──────── TEXT BLOCK

As with sliders, the replacement problem can also occur in textual line-based diffs. Line-diffs struggle if there are a small number of common lines. The more precise, granular behaviour of tree diffs makes this problem much more common though.
Matching Substrings In Comments
// Before
/* The quick brown fox. */
foobar();
// After
/* The slow brown fox. */
foobaz();
foobar and foobaz are completely different, and their common
prefix fooba should not be matched up. However, matching common
prefixes or suffixes for comments is desirable.
Multiline Comments
// Before
/* Hello
 * World. */
// After
if (x) {
  /* Hello
   * World. */
}
The inner content of these two comments is technically different. We want to treat them as identical however.
Reflowing Doc Comments
Block comments have prefixes that aren't meaningful.

────────────────

▶ **REQUIRED ACTION A**: In the diffing passage, besides tree diffs, what kind of diffs can also have the replacement problem?
▶ **REQUIRED ACTION B**: Copy the section of the diffing passage that begins with the words containing "Multiline Comments" and ends with "that aren't meaningful.".
The listing is material separate from the diffing passage.

──────── STORED DATA

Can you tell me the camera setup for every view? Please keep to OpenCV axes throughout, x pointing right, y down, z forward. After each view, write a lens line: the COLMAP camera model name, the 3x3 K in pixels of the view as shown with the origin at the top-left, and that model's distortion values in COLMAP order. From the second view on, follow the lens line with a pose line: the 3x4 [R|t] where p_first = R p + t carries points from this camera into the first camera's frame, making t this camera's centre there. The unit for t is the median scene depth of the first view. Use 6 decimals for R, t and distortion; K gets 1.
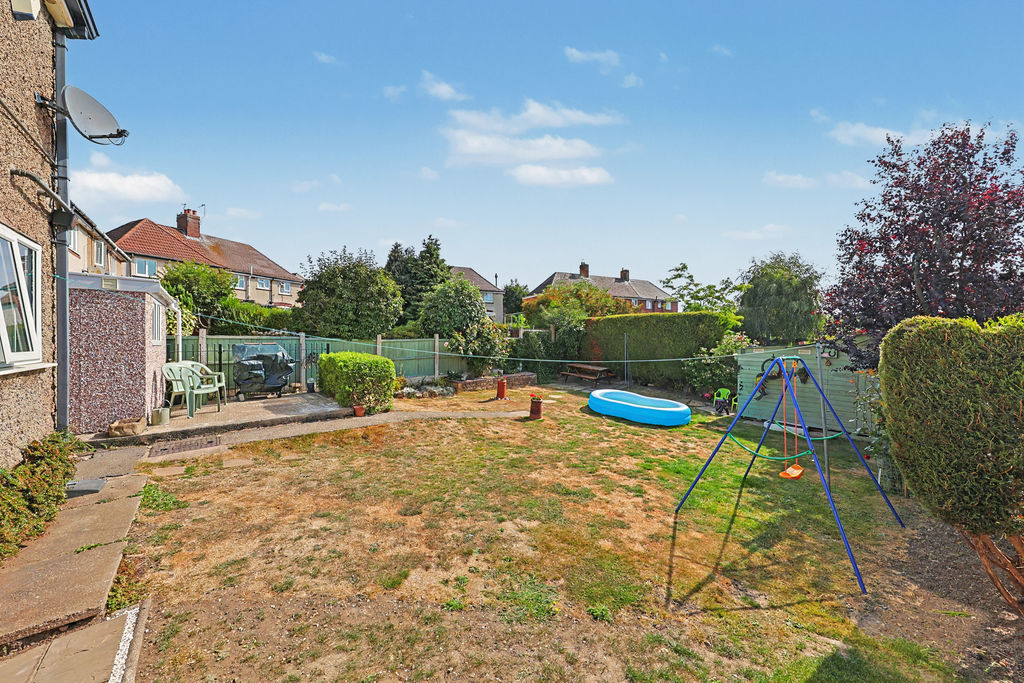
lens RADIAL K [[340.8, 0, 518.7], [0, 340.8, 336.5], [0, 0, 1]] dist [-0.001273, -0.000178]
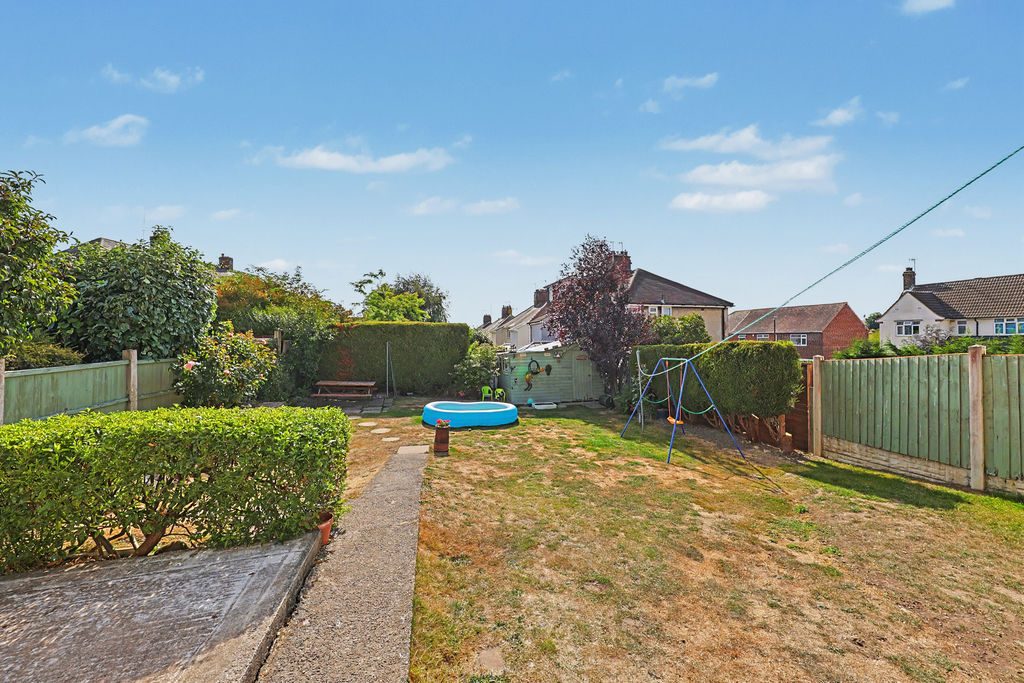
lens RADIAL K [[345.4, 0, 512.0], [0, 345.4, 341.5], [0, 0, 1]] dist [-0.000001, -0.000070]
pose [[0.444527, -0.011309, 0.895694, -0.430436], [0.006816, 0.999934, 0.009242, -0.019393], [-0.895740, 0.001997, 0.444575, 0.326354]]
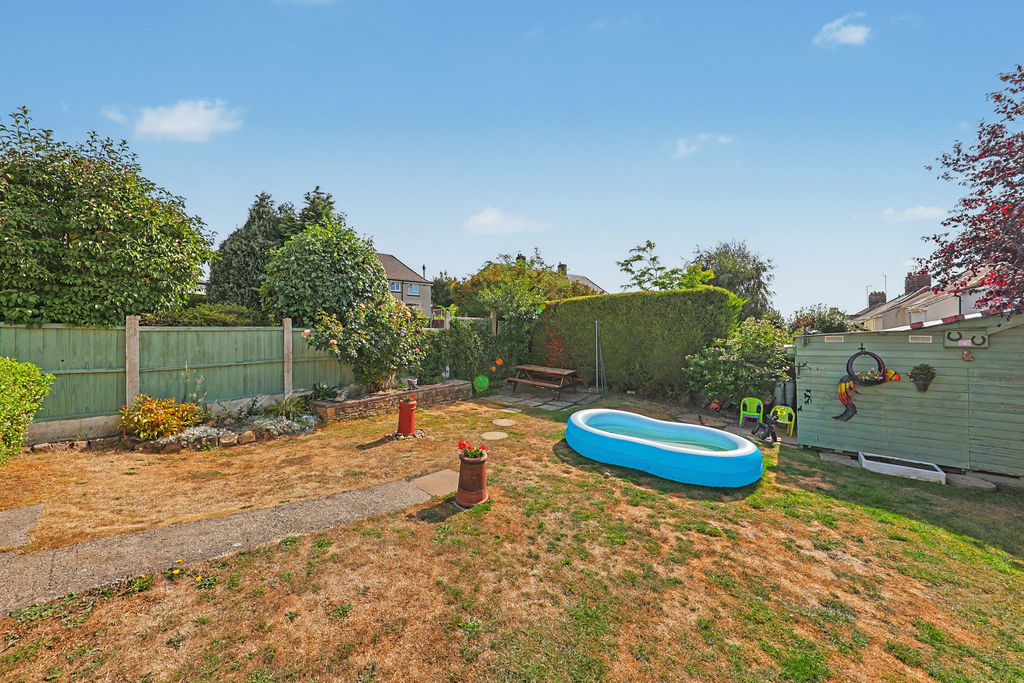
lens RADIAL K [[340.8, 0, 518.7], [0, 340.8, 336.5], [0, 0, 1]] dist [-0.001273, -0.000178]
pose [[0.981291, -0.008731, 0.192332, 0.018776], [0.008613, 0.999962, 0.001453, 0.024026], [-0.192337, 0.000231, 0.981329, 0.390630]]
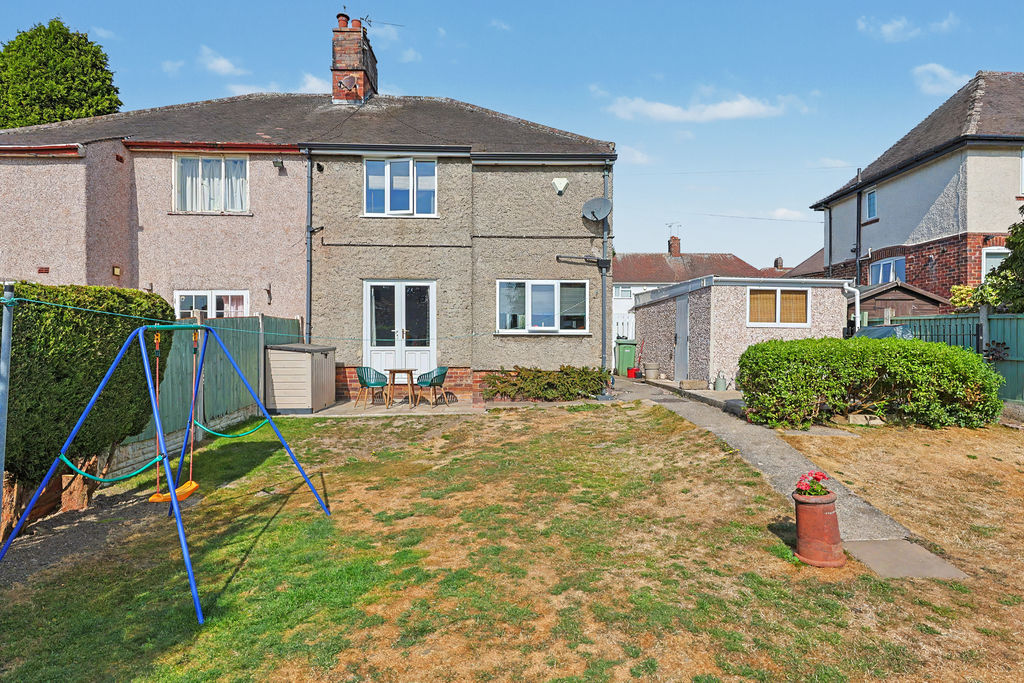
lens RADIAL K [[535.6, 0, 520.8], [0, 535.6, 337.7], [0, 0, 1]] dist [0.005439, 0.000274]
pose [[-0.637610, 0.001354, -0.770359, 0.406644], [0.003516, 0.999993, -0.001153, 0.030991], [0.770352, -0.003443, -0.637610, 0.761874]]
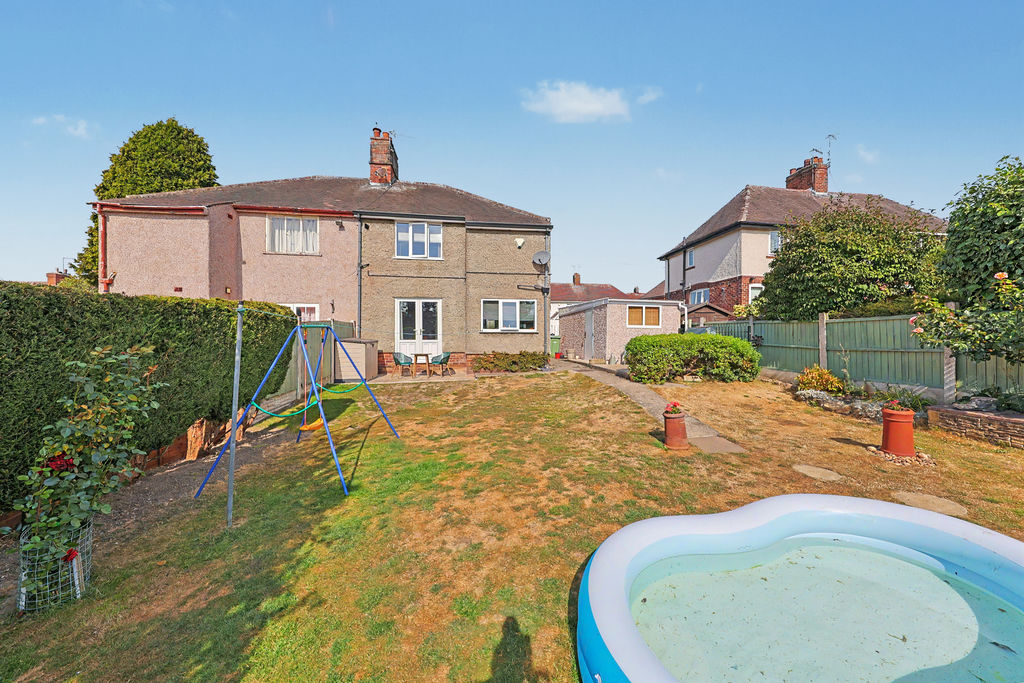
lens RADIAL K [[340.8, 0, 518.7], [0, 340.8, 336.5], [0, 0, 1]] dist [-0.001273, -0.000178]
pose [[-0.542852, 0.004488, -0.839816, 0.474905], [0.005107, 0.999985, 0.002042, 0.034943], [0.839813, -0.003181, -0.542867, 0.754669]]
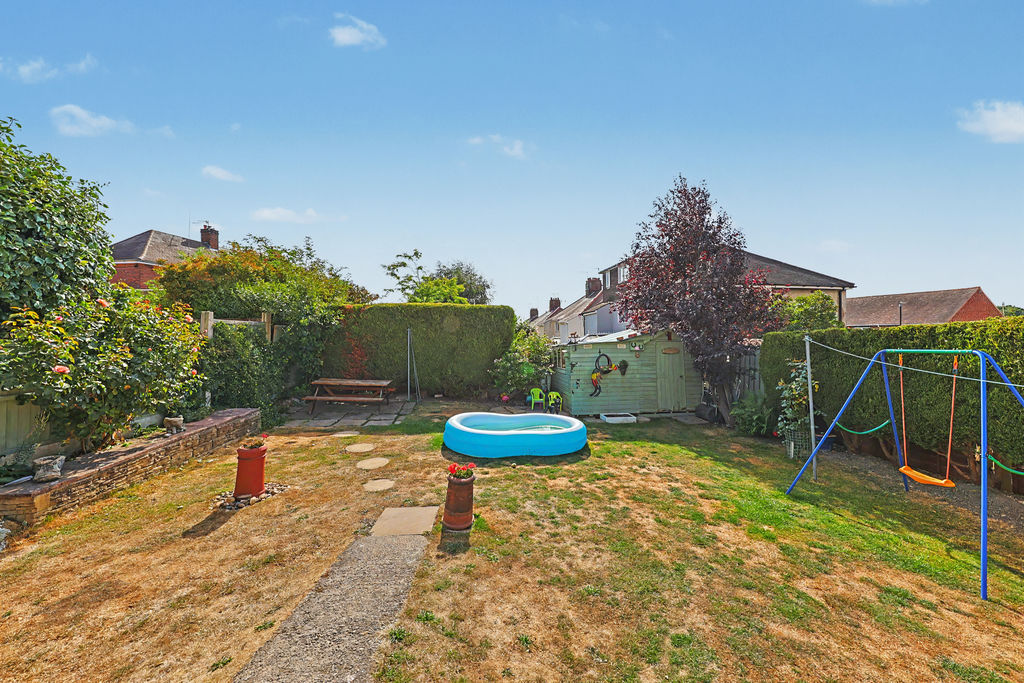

────────────────

▶ **YOUR SOLUTION A**: Textual line-based diffs.

▶ **YOUR SOLUTION B**:
Multiline Comments
// Before
/* Hello
 * World. */
// After
if (x) {
  /* Hello
   * World. */
}
The inner content of these two comments is technically different. We want to treat them as identical however.
Reflowing Doc Comments
Block comments have prefixes that aren't meaningful.